Construction Law Update – Multiple Causes of a Loss

December 21, 2016 by on News

Florida insurance companies writing homeowners’ policies often face challenges in determining whether a claim is covered or excluded under that policy.  This is especially true when multiple perils or causes act together to create a loss and one cause is covered and the other is not.

In Sebo v. American Home Assurance Co., 2016 Fla LEXIS 2596 (Fla. 2016), the Florida Supreme Court considered two competing theories regarding how carriers should handle multiple causes/perils that result in a loss under a policy.  In Sebo, the homeowners purchased a four (4) year old home and insured it with an $8,000,000.00 all-risk policy from American Home Assurance Company, created specifically for the residence.  In May 2005, the homeowners noticed water intrusion following several rainstorms.  The leaks continued and it was “clear” there were significant design and construction defects.  In October 2005, Hurricane Wilma struck and damaged the property even further.  Sebo 2016 Fla.

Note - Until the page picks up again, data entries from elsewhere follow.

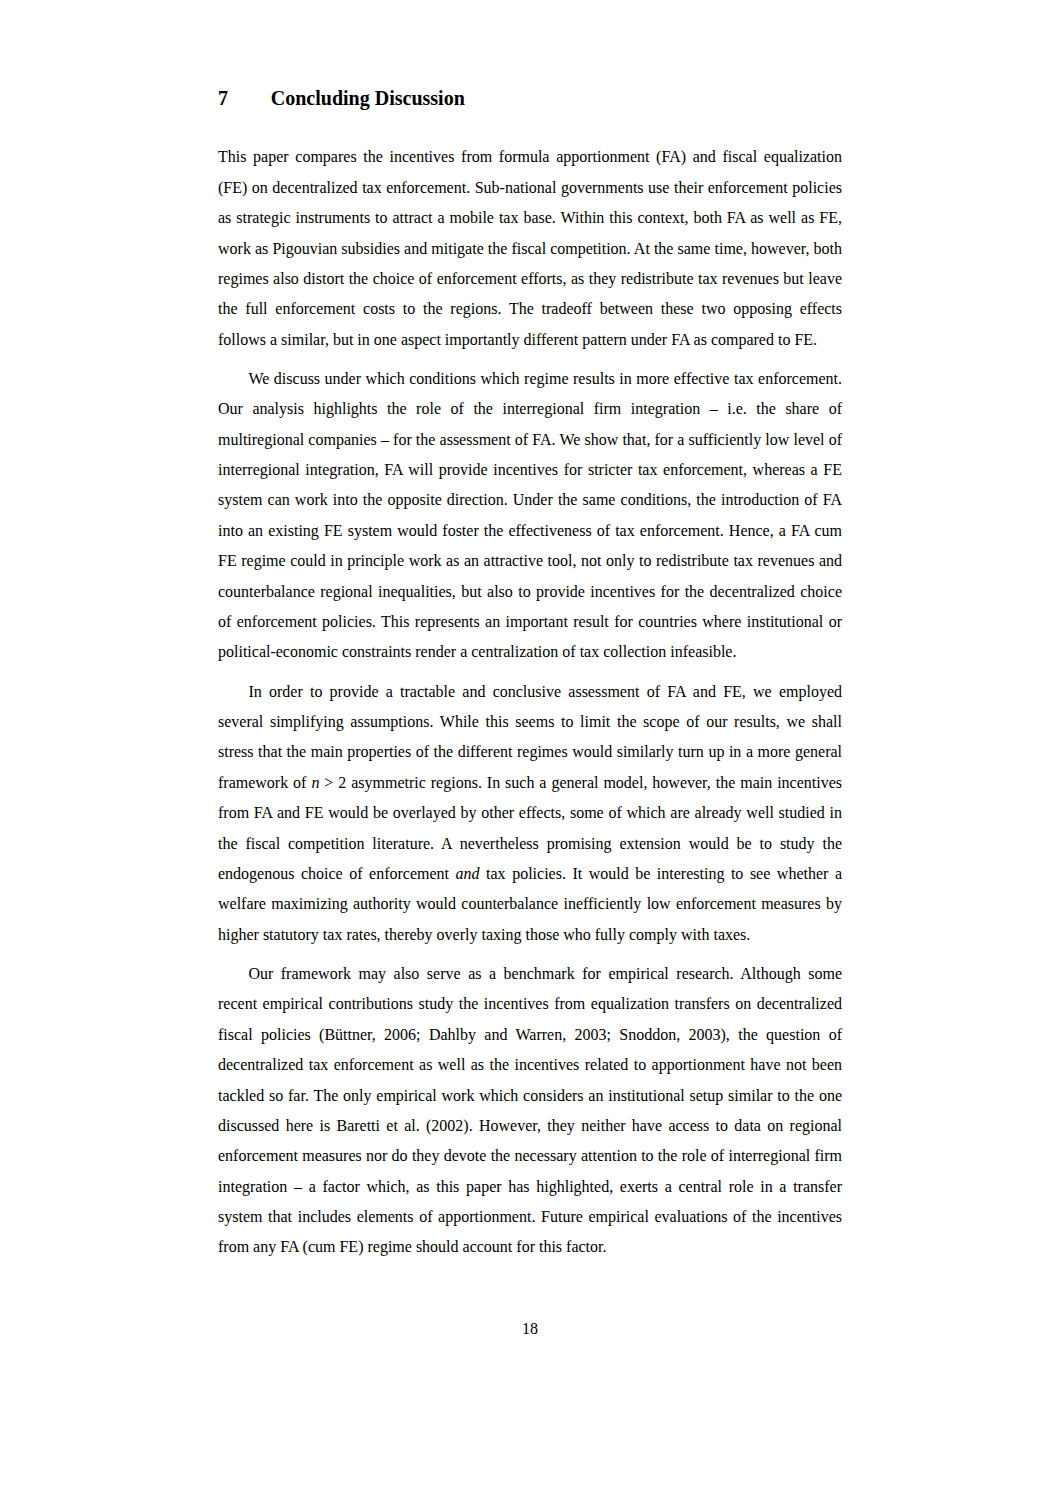7 Concluding Discussion
This paper compares the incentives from formula apportionment (FA) and fiscal equalization (FE) on decentralized tax enforcement. Sub-national governments use their enforcement policies as strategic instruments to attract a mobile tax base. Within this context, both FA as well as FE, work as Pigouvian subsidies and mitigate the fiscal competition. At the same time, however, both regimes also distort the choice of enforcement efforts, as they redistribute tax revenues but leave the full enforcement costs to the regions. The tradeoff between these two opposing effects follows a similar, but in one aspect importantly different pattern under FA as compared to FE.
We discuss under which conditions which regime results in more effective tax enforcement. Our analysis highlights the role of the interregional firm integration – i.e. the share of multiregional companies – for the assessment of FA. We show that, for a sufficiently low level of interregional integration, FA will provide incentives for stricter tax enforcement, whereas a FE system can work into the opposite direction. Under the same conditions, the introduction of FA into an existing FE system would foster the effectiveness of tax enforcement. Hence, a FA cum FE regime could in principle work as an attractive tool, not only to redistribute tax revenues and counterbalance regional inequalities, but also to provide incentives for the decentralized choice of enforcement policies. This represents an important result for countries where institutional or political-economic constraints render a centralization of tax collection infeasible.
In order to provide a tractable and conclusive assessment of FA and FE, we employed several simplifying assumptions. While this seems to limit the scope of our results, we shall stress that the main properties of the different regimes would similarly turn up in a more general framework of n > 2 asymmetric regions. In such a general model, however, the main incentives from FA and FE would be overlayed by other effects, some of which are already well studied in the fiscal competition literature. A nevertheless promising extension would be to study the endogenous choice of enforcement and tax policies. It would be interesting to see whether a welfare maximizing authority would counterbalance inefficiently low enforcement measures by higher statutory tax rates, thereby overly taxing those who fully comply with taxes.
Our framework may also serve as a benchmark for empirical research. Although some recent empirical contributions study the incentives from equalization transfers on decentralized fiscal policies (Büttner, 2006; Dahlby and Warren, 2003; Snoddon, 2003), the question of decentralized tax enforcement as well as the incentives related to apportionment have not been tackled so far. The only empirical work which considers an institutional setup similar to the one discussed here is Baretti et al. (2002). However, they neither have access to data on regional enforcement measures nor do they devote the necessary attention to the role of interregional firm integration – a factor which, as this paper has highlighted, exerts a central role in a transfer system that includes elements of apportionment. Future empirical evaluations of the incentives from any FA (cum FE) regime should account for this factor.
18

LEXIS at 2-3.

The homeowners filed a claim with their insurer who denied the claim, except for $50,000.00 worth of mold damage, which was not excluded under the policy.  The home could not be repaired and the homeowners demolished the home.  In 2007, the homeowners filed suit against the original sellers of the home, the architect, and the contractor.  The homeowners asserted a claim against their insurer for denying coverage under the policy.  The homeowners settled all claims, except for the one against the insurer.  The case proceeded to a jury trial on the issue of whether there was coverage under the policy when a covered storm event was a covered peril, but the construction and design defects were not.  The jury returned a verdict for the homeowners and a judgment was entered against the insurer.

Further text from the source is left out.